O reflexo direto dessa asfixia monetária já afeta o planejamento do departamento de futebol. O clube descumpriu o cronograma de pagamentos recentemente pactuado na CNRD, deixando de quitar uma parcela de R$ 4,12 milhões que deveria ter sido depositada em 25 de agosto. O prazo final para regularizar essa situação antes de sofrer sanções expira na próxima segunda-feira, dia 31 de agosto.

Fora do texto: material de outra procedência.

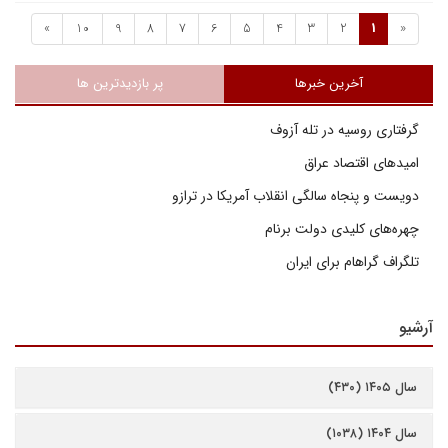
»
10
9
8
7
6
5
4
3
2
1
«
آخرین خبرها
پر بازدیدترین ها
گرفتاری روسیه در تله آزوف
امیدهای اقتصاد عراق
دویست و پنجاه سالگی انقلاب آمریکا در ترازو
چهره‌های کلیدی دولت برنام
تلگراف گراهام برای ایران
آرشیو
سال ۱۴۰۵ (۴۳۰)
سال ۱۴۰۴ (۱۰۳۸)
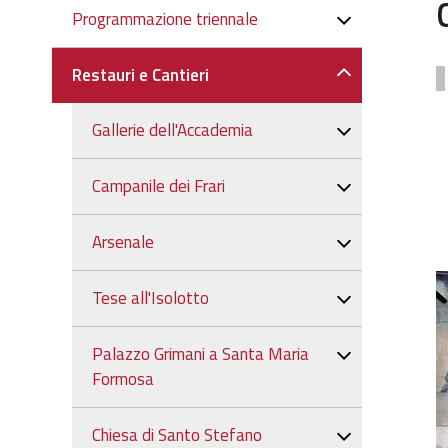
Navigazione
Programmazione triennale
Restauri e Cantieri
Gallerie dell'Accademia
Campanile dei Frari
Arsenale
Tese all'Isolotto
Palazzo Grimani a Santa Maria
Formosa
Chiesa di Santo Stefano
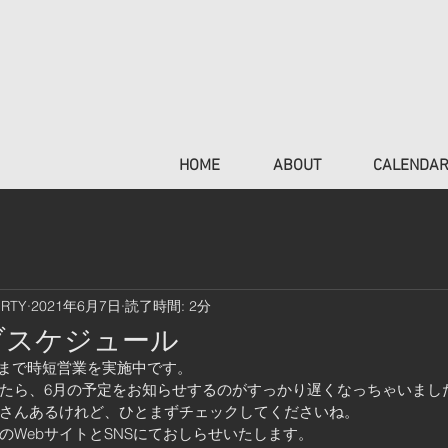
HOME
ABOUT
CALENDA
ERTY
2021年6月7日
読了時間: 2分
ブスケジュール
3まで時短営業を実施中です。
たら、6月の予定をお知らせするのがすっかり遅くなっちゃいまし
さんあるけれど、ひとまずチェックしてくださいね。
のWebサイトとSNSにておしらせいたします。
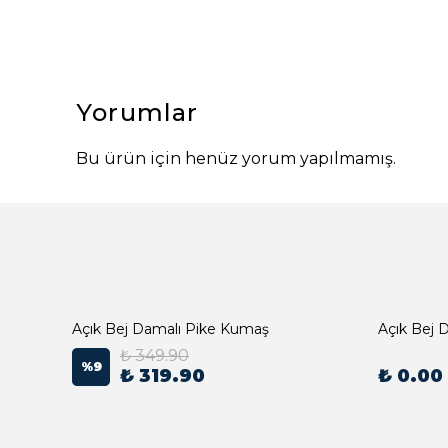
Yorumlar
Bu ürün için henüz yorum yapılmamış.
Açık Bej Damalı Pike Kumaş
₺ 349.90
%
9
₺ 319.90
₺ 0.00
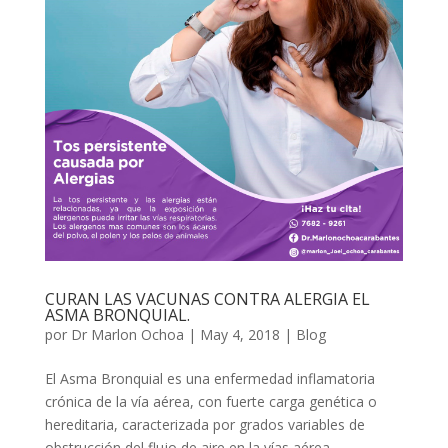
CURAN LAS VACUNAS CONTRA ALERGIA EL
ASMA BRONQUIAL.
por
Dr Marlon Ochoa
|
May 4, 2018
|
Blog
El Asma Bronquial es una enfermedad inflamatoria
crónica de la vía aérea, con fuerte carga genética o
hereditaria, caracterizada por grados variables de
obstrucción del flujo de aire en la vías aérea,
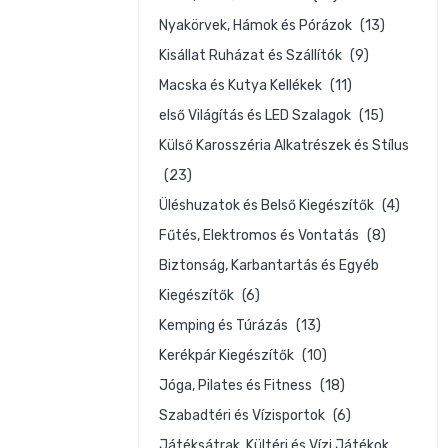
Nyakörvek, Hámok és Pórázok
(13)
Kisállat Ruházat és Szállítók
(9)
Macska és Kutya Kellékek
(11)
első Világítás és LED Szalagok
(15)
Külső Karosszéria Alkatrészek és Stílus
(23)
Üléshuzatok és Belső Kiegészítők
(4)
Fűtés, Elektromos és Vontatás
(8)
Biztonság, Karbantartás és Egyéb
Kiegészítők
(6)
Kemping és Túrázás
(13)
Kerékpár Kiegészítők
(10)
Jóga, Pilates és Fitness
(18)
Szabadtéri és Vízisportok
(6)
Játéksátrak, Kültéri és Vízi Játékok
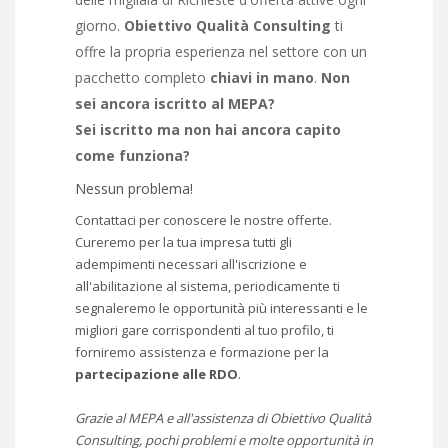
giorno.
Obiettivo Qualità Consulting
ti
offre la propria esperienza nel settore con un
pacchetto completo
chiavi in mano
.
Non
sei ancora iscritto al MEPA?
Sei iscritto ma non hai ancora capito
come funziona?
Nessun problema!
Contattaci per conoscere le nostre offerte.
Cureremo per la tua impresa tutti gli
adempimenti necessari all'iscrizione e
all'abilitazione al sistema, periodicamente ti
segnaleremo le opportunità più interessanti e le
migliori gare corrispondenti al tuo profilo, ti
forniremo assistenza e formazione per la
partecipazione alle RDO
.
Grazie al MEPA e all'assistenza di Obiettivo Qualità
Consulting, pochi problemi e molte opportunità in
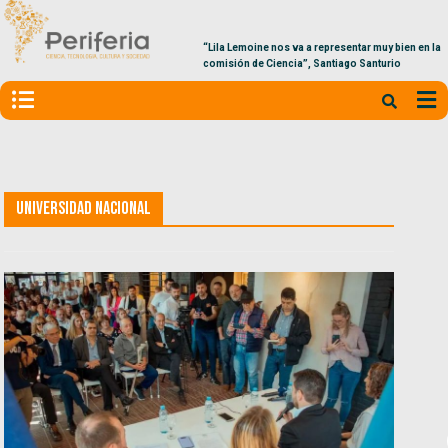
“Lila Lemoine nos va a representar muy bien en la
comisión de Ciencia”, Santiago Santurio
Universidad Nacional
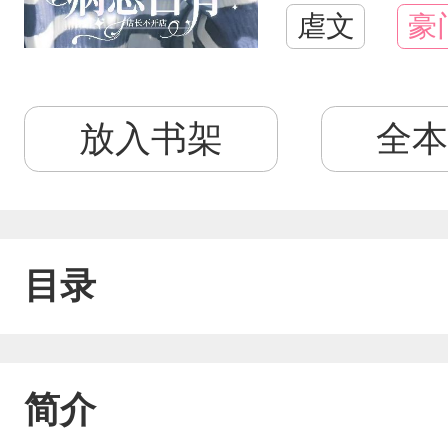
虐文
豪
放入书架
全本
目录
简介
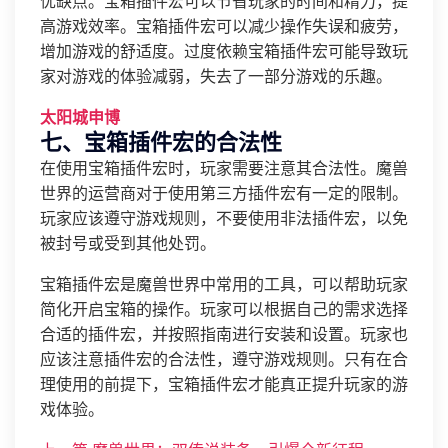
优缺点。宝箱插件宏可以节省玩家的时间和精力，提
高游戏效率。宝箱插件宏可以减少操作失误和疲劳，
增加游戏的舒适度。过度依赖宝箱插件宏可能导致玩
家对游戏的体验减弱，失去了一部分游戏的乐趣。
太阳城申博
七、宝箱插件宏的合法性
在使用宝箱插件宏时，玩家需要注意其合法性。魔兽
世界的运营商对于使用第三方插件宏有一定的限制。
玩家应该遵守游戏规则，不要使用非法插件宏，以免
被封号或受到其他处罚。
宝箱插件宏是魔兽世界中常用的工具，可以帮助玩家
简化开启宝箱的操作。玩家可以根据自己的需求选择
合适的插件宏，并按照指南进行安装和设置。玩家也
应该注意插件宏的合法性，遵守游戏规则。只有在合
理使用的前提下，宝箱插件宏才能真正提升玩家的游
戏体验。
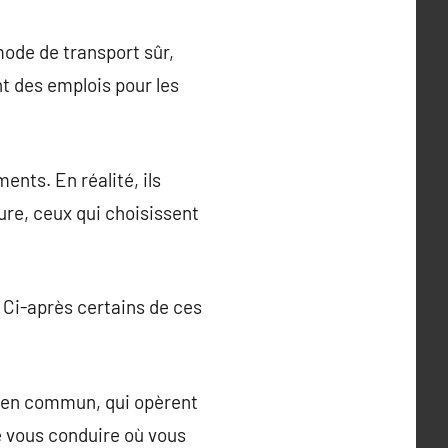
mode de transport sûr,
nt des emplois pour les
ents. En réalité, ils
ure, ceux qui choisissent
. Ci-après certains de ces
ts en commun, qui opèrent
de vous conduire où vous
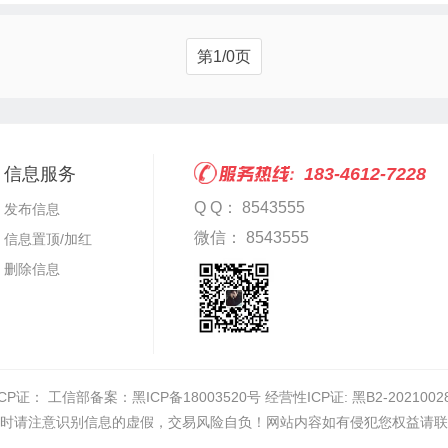
第1/0页
信息服务
183-4612-7228
Q Q： 8543555
发布信息
微信： 8543555
信息置顶/加红
删除信息
ICP证：
工信部备案：黑ICP备18003520号 经营性ICP证: 黑B2-2021002
时请注意识别信息的虚假，交易风险自负！网站内容如有侵犯您权益请联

A estratégia jurídica para obter R$ 150 milhões e destravar reforços

A grande aposta da cúpula administrativa da SAF para solucionar o impasse é a homologação de um financiamento de R$ 150 milhões, solicitado há duas semanas. Os dirigentes trabalham com a expectativa de que o veredito favorável da Justiça ocorra entre esta sexta-feira e a próxima segunda-feira, garantindo o aporte necessário para honrar os compromissos mais urgentes.

Contudo, o caminho judicial impõe barreiras rígidas. Recentemente, a magistrada Simone Gastesi Chevrand, titular da 4ª Vara Empresarial do Rio de Janeiro, rejeitou o recurso do clube e confirmou a necessidade de apresentação de um relatório simplificado de auditoria independente antes de deliberar sobre o novo empréstimo. Essa exigência expõe a necessidade de maior transparência na gestão dos ativos cruz-maltinos.

Mesmo diante do atraso na captação desse recurso, a cúpula vascaína assegura que os credores serão pagos de qualquer forma. No entanto, a demora já provoca efeitos colaterais práticos, como o adiamento de parcelas de novas contratações. Um exemplo claro é a aquisição do atacante Bruno Duarte, vindo do Estrela Vermelha da Sérvia, cuja cota inicial de pagamento acabou postergada para os meses seguintes.